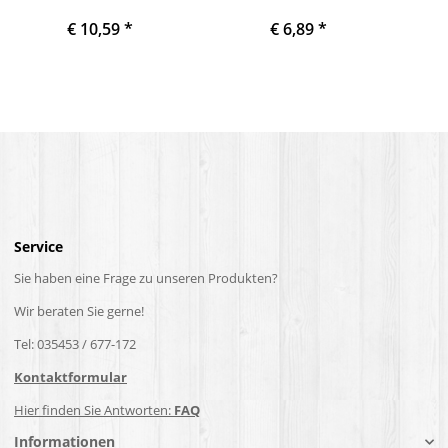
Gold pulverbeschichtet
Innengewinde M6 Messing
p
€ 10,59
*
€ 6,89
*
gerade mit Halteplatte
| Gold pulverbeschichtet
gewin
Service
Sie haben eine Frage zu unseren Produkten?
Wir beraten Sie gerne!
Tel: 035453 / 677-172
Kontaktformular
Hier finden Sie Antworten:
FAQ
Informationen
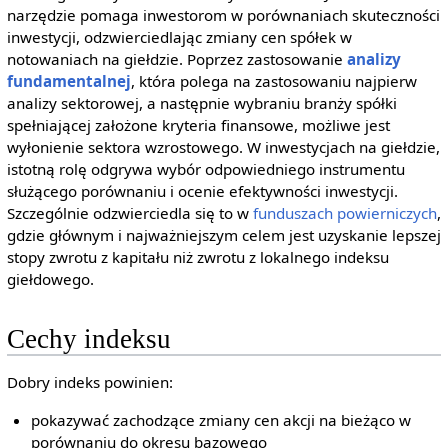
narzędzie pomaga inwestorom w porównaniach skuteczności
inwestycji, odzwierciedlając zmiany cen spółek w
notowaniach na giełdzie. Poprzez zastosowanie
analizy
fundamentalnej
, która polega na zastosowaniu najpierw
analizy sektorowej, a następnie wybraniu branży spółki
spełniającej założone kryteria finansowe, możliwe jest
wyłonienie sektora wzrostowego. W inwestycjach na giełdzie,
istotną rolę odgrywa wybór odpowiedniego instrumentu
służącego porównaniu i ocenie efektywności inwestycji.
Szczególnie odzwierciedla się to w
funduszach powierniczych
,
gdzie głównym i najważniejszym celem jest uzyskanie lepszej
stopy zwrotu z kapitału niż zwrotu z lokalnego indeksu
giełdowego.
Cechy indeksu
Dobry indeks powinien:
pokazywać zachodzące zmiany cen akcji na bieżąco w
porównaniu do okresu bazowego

____

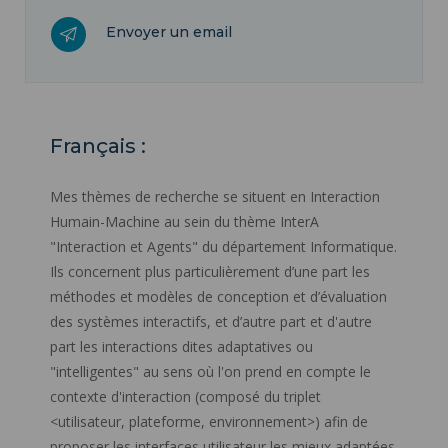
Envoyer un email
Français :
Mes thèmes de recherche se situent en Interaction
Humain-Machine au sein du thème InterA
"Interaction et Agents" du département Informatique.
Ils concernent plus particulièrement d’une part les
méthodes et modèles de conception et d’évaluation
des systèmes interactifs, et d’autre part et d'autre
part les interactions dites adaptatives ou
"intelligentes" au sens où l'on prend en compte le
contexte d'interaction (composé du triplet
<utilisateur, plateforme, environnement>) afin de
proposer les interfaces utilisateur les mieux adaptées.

____

== ACTIVITY ==
Of the lines above, output exactly those from the line bearing "part les interactions dites adaptatives ou" through the line bearing "proposer les interfaces", inclusive.

== SOLVED PROBLEM ==
part les interactions dites adaptatives ou
"intelligentes" au sens où l'on prend en compte le
contexte d'interaction (composé du triplet
<utilisateur, plateforme, environnement>) afin de
proposer les interfaces utilisateur les mieux adaptées.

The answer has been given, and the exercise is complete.